Jalan-Jalan

Ehehehe... Jalan ya jalan. Naik mobil ya naik mobil. Ngojeg ya ngojeg. Ngangkot ya ngangkot. Numpak bus ya numpak bus. Bagi saya yang namanya jalan-jalan ya jalan kaki. Setidaknya bila ada bagian naik kendaraannya, porsi jalan kaki tetap lebih besar. Ke manapun itu, pokoknya jalan kaki. Entah bertujuan untuk langsung ke suatu tempat, sekedar melihat-lihat, atau luntang-lantung mendinginkan batin. Yang jelas, saya senang jalan kaki. Di manapun itu. Di pinggir kota, tengah keramaian, hiking, menyusuri perkebunan, menepi pinggir pantai, atau ke pelosok-pelosok tempat. Mungkin ini adalah hal yang melelahkan, hingga orang-orang menganggapnya aneh dan kadang mentertawakan: "Seneng amat jalan kaki.." Yang jelas, saya menikmatinya.

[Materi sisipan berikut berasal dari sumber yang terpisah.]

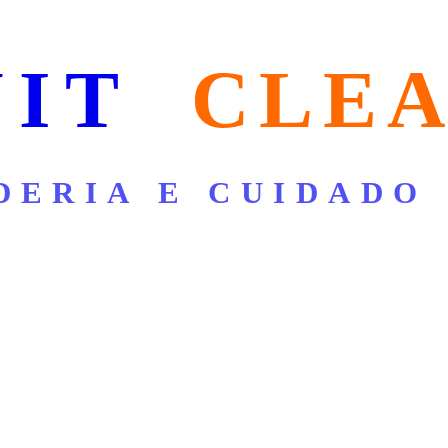
NIT
CLE
DERIA E CUIDADO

Bagian yang paling saya sukai dari sebuah perjalanan adalah bisa melihat dan mengenal diri sendiri. Meski ada dalam hiruk-pikuk perkotaan, setidaknya berjalan kaki (sendiri) membuat saya merasakan betul yang namanya sepi di tengah keramaian. Lagipula, memang itulah yang saya cari. Berjalan sendiri memberikan saya banyak ruang untuk merenung. Menemukan sudut-sudut pandang baru dalam melihat diri sendiri, mengulas kejadian yang telah lalu, mencoba memahami apa yang sebenarnya terjadi. Sekalian merenung, dengan jalan-jalan saya juga bisa melihat realita sekitar. Mungkin saja saya bisa belajar dari keadaan yang tengah terjadi di sekirat. Saya percaya setiap orang selalu butuh waktu untuk memahami dirinya sendiri. Entah itu sebentar, lama, atau bahkan sangat lama. Saya sepakat saat menemukan pepatah: "The most difficult phase of life is not when no one can't understand us. It is when we don't understand our self".

Hingga sekarang, saya masih berpikir bahwa hidup ini dinamis. Tak heran bila ada iklan yang mengatakan "Karena hidup punya banyak warna..", atau "Because life is never flat". Bahkan untuk beberapa orang, hidup ini terlalu dinamis. Sehingga tak bisa diprediksi. Rasa-rasanya saya adalah salah satu diantara yang merasa hidupnya terlalu dinamis. Tak jarang saya berpikir: Ya Allah, kok begini amat hidup saya? Kenapa jadinya begini? Banyak hal yang terjadi di luar harapan, lain dengan prediksi, tak sejalan dengan niat dan amal yang dirintis. Mesti diakui dan diterima, begitulah hidup saya. Saya butuh banyak waktu untuk memahami diri sendiri. Bahkan mungkin, selama saya hidup, selama itu pula saya perlu memahami diri sendiri. Karena kenyataannya, saya terus menyadari -sedikit demi sedikit- sisi-sisi dari diri ini. Seperti menemukan kepingan puzzle. Butuh perenungan untuk menemukannya, juga butuh perenungan untuk menyusun puzzle-puzzle itu. Saat telah berhasil menyusunnya, barulah bisa melihat: It's me!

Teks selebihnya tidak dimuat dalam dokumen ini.